By AMERICAN HEART ASSOCIATION NEWS

0112-feature-highriskpregnancy_WP

Doctors have historically advised against pregnancy in women with complex heart defects. But pregnancy may be possible for some of them, according to new guidance based on emerging data.

The American Heart Association published the new advice Thursday in its journal Circulation.

Pregnancy is a serious decision for women with complex congenital heart defects, said Mary M. Canobbio, R.N., chair of the statement writing group and a lecturer at UCLA School of Nursing in Los Angeles.

“Before, they were told categorically they could not get pregnant. We give them hope that it’s possible, but it’s not an easy road and it needs to be managed extremely carefully by a whole team of people who know how to manage them,” she said.

Changes from pregnancy tax the heart and circulatory system. Blood volume increases by about 40 percent, cardiac output increases 30 percent to 50 percent, and heart rate rises 10 to 20 beats per minute.

“These changes can dramatically affect the woman’s heart function,” Canobbio said.

This is especially risky for women with complex congenital heart defects, which are abnormalities that require immediate medical care at birth and care for the rest of their lives. Previously, women with such conditions were advised not to become pregnant, Canobbio said.

One of the first questions a doctor needs to ask is whether the patient’s heart can manage the additional blood volume associated with pregnancy, Canobbio said. Another factor, she said, is whether the defect and any associated complications, such as abnormal rhythms, are under control.

Among the most common complex defects are single ventricle defects, which may include weakness or absence of one of the heart’s two pumping chambers; reversal of the two main arteries leaving the heart; high blood pressure in the arteries of the lungs; and critical narrowing of a valve on the left side of the heart.

Depending on their particular complex heart defect, pregnant women have a higher risk of irregular heart rhythms and heart failure, Canobbio said. They may also face life-threatening rupture of the aorta or stiffening or blockage of a mechanical heart valve. Some may also be at risk for miscarriages, stillborn birth or premature birth, the statement says.

Some types of medications used to treat congenital heart defects, such as blood thinners, are known to harm the fetus, and may have to be switched during the early part of the pregnancy, Canobbio said. Other drugs may need to be stopped during pregnancy.

Authors recommend pre-pregnancy medical counseling that describes the risks that a pregnancy and delivery poses for women with complex heart defects and their unborn baby. This includes genetic counseling to determine the chance their child could inherit a heart defect.

A delivery plan specific to the woman’s condition is also essential to prepare the medical team to treat problems during or after delivery, Canobbio said. Such a plan could include inducing labor so experts are available during labor and delivery and using an epidural combined with narcotics to limit the pregnant woman’s urge to “push,” which helps minimize increased demands on the heart.

The authors recommend that women with complex defects get expert care during their pregnancy and give birth in centers that can provide a cardiologist experienced in treating their condition, an obstetrician trained in high-risk maternal-fetal medicine, heart anesthesiologists and heart surgeons. Monitoring of the mother needs to continue after delivery because the effects of pregnancy can linger for six weeks to six months.

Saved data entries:

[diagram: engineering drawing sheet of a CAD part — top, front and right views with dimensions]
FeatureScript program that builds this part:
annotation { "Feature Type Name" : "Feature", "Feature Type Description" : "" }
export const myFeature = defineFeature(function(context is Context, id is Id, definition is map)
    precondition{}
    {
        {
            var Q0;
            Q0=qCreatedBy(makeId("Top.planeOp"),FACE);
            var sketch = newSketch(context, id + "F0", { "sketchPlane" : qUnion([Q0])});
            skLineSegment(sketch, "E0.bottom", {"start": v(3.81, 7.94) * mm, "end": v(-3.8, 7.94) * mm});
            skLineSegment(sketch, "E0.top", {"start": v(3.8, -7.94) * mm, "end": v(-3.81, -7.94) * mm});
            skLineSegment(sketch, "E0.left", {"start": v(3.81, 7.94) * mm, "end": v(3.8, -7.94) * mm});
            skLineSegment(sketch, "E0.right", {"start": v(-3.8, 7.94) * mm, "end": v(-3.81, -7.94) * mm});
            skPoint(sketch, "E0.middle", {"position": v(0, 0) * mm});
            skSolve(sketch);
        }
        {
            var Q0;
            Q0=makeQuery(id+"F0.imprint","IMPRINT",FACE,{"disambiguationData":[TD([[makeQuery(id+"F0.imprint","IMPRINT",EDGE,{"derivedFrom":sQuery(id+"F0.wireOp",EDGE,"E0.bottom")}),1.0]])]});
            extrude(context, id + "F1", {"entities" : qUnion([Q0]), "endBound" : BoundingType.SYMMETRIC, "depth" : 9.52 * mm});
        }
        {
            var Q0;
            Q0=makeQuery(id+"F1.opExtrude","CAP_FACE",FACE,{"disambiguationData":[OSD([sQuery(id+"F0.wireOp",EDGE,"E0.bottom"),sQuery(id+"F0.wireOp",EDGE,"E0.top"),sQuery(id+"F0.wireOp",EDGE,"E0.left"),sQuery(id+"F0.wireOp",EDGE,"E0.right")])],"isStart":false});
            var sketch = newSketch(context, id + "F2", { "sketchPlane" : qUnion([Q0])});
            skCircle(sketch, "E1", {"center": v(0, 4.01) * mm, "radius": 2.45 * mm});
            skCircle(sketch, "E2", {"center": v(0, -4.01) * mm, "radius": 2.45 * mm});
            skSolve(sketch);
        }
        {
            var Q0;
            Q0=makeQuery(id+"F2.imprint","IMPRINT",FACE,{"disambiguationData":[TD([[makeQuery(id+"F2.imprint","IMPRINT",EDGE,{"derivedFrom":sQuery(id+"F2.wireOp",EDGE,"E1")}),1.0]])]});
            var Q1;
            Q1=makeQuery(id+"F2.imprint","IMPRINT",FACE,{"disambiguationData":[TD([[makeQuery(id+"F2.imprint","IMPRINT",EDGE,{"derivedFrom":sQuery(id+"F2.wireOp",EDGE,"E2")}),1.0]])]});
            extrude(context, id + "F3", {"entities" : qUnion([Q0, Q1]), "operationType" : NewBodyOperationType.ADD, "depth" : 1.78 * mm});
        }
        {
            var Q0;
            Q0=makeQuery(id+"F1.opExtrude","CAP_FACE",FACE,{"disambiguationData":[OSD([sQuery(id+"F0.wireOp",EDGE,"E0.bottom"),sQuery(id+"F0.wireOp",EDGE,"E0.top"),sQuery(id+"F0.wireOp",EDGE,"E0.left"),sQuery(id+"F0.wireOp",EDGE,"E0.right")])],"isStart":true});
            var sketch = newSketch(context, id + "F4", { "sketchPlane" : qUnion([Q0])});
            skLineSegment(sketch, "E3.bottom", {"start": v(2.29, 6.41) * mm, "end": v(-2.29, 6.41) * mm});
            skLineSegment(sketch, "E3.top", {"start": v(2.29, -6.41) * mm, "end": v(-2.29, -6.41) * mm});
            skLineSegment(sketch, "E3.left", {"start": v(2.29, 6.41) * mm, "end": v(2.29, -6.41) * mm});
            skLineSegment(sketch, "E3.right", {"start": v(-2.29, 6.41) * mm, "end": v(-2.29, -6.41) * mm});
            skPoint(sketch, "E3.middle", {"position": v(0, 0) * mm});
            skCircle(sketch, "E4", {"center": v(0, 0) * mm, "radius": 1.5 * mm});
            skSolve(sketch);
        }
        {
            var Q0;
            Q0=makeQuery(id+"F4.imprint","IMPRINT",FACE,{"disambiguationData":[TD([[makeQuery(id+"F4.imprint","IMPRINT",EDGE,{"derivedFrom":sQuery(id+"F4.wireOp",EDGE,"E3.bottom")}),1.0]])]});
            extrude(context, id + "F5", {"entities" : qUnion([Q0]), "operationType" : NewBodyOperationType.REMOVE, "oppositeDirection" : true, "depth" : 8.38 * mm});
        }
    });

= WORK TO BE COMPLETED =
Which kinds of specialists does the article on pregnancy with complex heart defects say a birthing center should be able to provide? You won't need the lines to complete these tasks.

= OUTPUT OF THE TASK =
- A cardiologist experienced in treating the woman's condition
- An obstetrician trained in high-risk maternal-fetal medicine
- Heart anesthesiologists
- Heart surgeons